Initiative Panel at Athenaeum Highlights Video Voter Series

Bob Stern and Tony Quinn
Just in time for the 2014 election on November 4, the Rose Institute of State and Local Government hosted two experts on California politics to discuss the six measures on the ballot. Bob Stern is the co-founder of the Center of Governmental Studies, and Tony Quinn is the co-editor of the California Target Book. The event, titled California’s Choices: 2014 Ballot Initiatives, is part of a larger effort, including the recently completed Video Voter Series, which seeks to educate California voters about the six measures on this year’s ballot.

After viewing the Video Voter segment addressing each ballot measure, the panel, moderated by Associate Director of the Rose Institute Dr. Ken Miller, provided further insight on each measure. The measures range from Indian Tribal gaming rights to a $7 billion bond to finance water conservation and infrastructure. Both Stern and Quinn agreed that they expected the majority of the measures on the ballot to fail due to a stronger conservative streak in California ballot initiative history, as well as the increased power of negative ads and spending. About the initiative and referendum process, however, Stern and Quinn affirmed their support of the direct democracy, with Stern calling the initiative process a “fourth branch of state government.”
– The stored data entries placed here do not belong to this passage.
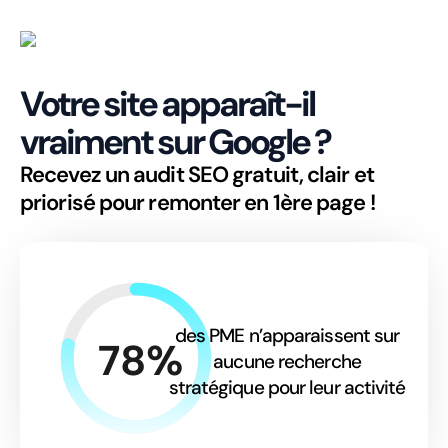
Aller
au
contenu
Votre site apparaît-il
vraiment sur Google ?
Recevez un audit SEO gratuit, clair et
priorisé pour remonter en 1ère page !
des PME n’apparaissent sur
78%
aucune recherche
stratégique pour leur activité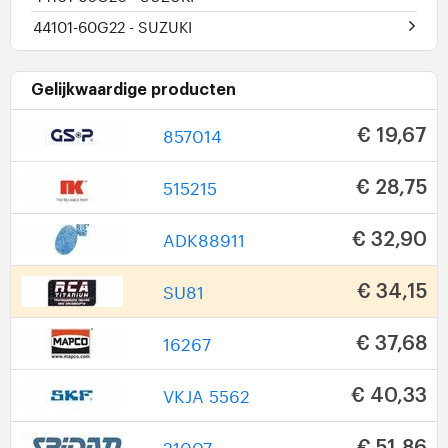
44101-60G22
- SUZUKI
Gelijkwaardige producten
857014
€ 19,67
515215
€ 28,75
ADK88911
€ 32,90
SU81
€ 34,15
16267
€ 37,68
VKJA 5562
€ 40,33
21007
€ 51,86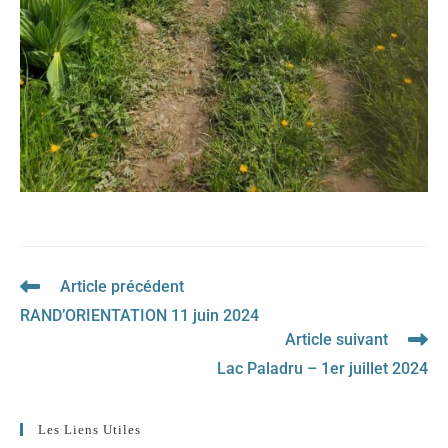
Article précédent
Read
more
RAND’ORIENTATION 11 juin 2024
articles
Article suivant
Lac Paladru – 1er juillet 2024
Les Liens Utiles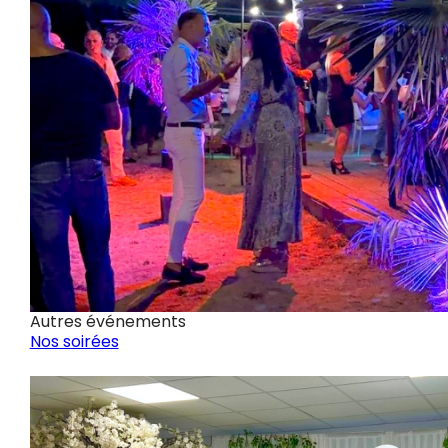
Autres événements
Nos soirées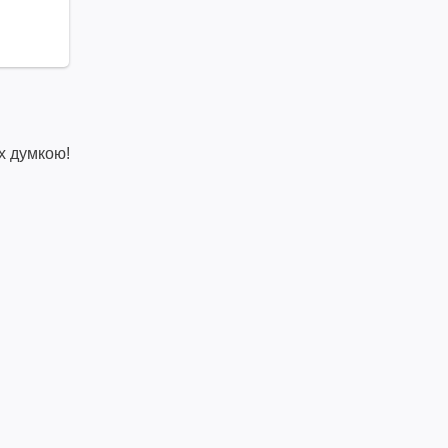
х думкою!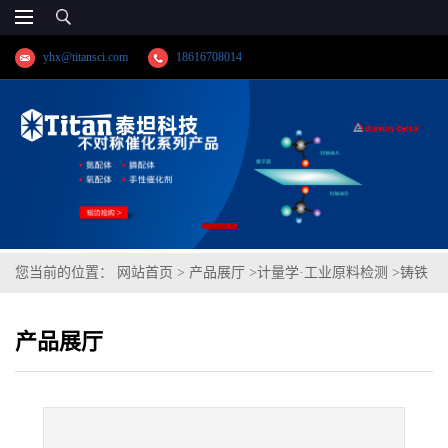
yhx@titansci.com
18616708014
您当前的位置：
网站首页
>
产品展厅
>
计量学·工业原料检测
>
铸铁
(YSBC41009b-2012;化学成份:C/S)
产品展厅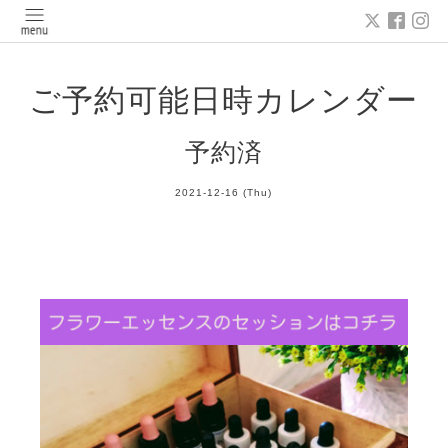
ご予約可能日時カレンダー
予約済
2021-12-16 (Thu)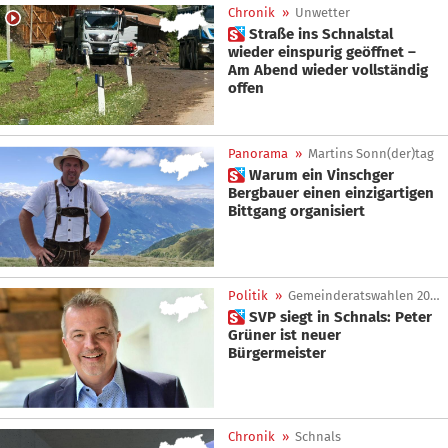
Chronik
»
Unwetter
 Straße ins Schnalstal
wieder einspurig geöffnet –
Am Abend wieder vollständig
offen
Panorama
»
Martins Sonn(der)tag
 Warum ein Vinschger
Bergbauer einen einzigartigen
Bittgang organisiert
Politik
»
Gemeinderatswahlen 2025
 SVP siegt in Schnals: Peter
Grüner ist neuer
Bürgermeister
Chronik
»
Schnals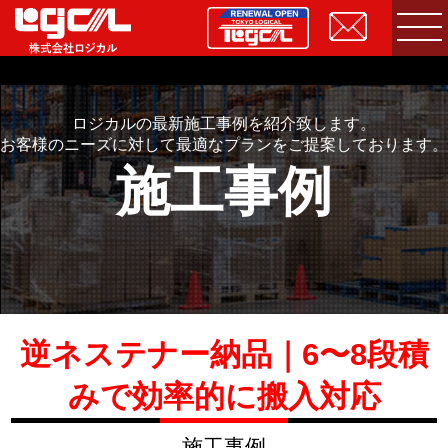
ロジカルの最新施工事例を紹介致します。
お客様のニーズに対して最適なプランをご提案しております。
施工事例
逆ネステナー納品｜6〜8段積
みで効率的に搬入対応
施工事例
A prediction shared by the panel is the passage of both Proposition 1, the $7 billion bond measure for water resources, and Proposition 2, a constitutional amendment which strengthens the state’s rainy day fund. Both propositions passed by wide margins in the state legislature and, according to Stern, work to address timely issues that will make passage by the voters more likely.

Proposition 47, a citizen initiative which reclassifies certain non-violent felonies to misdemeanors, is likely to be the most closely contested measure on the ballot. According to Quinn, the legislature prefers that the voters deal with this subject, rather than taking it up in the legislature, because they are weary of appearing “soft on crime” or “anti-police.” Whichever way the ballot initiatives play out, the only certain thing is that the voters who get out and vote on November 4 will determine the outcome.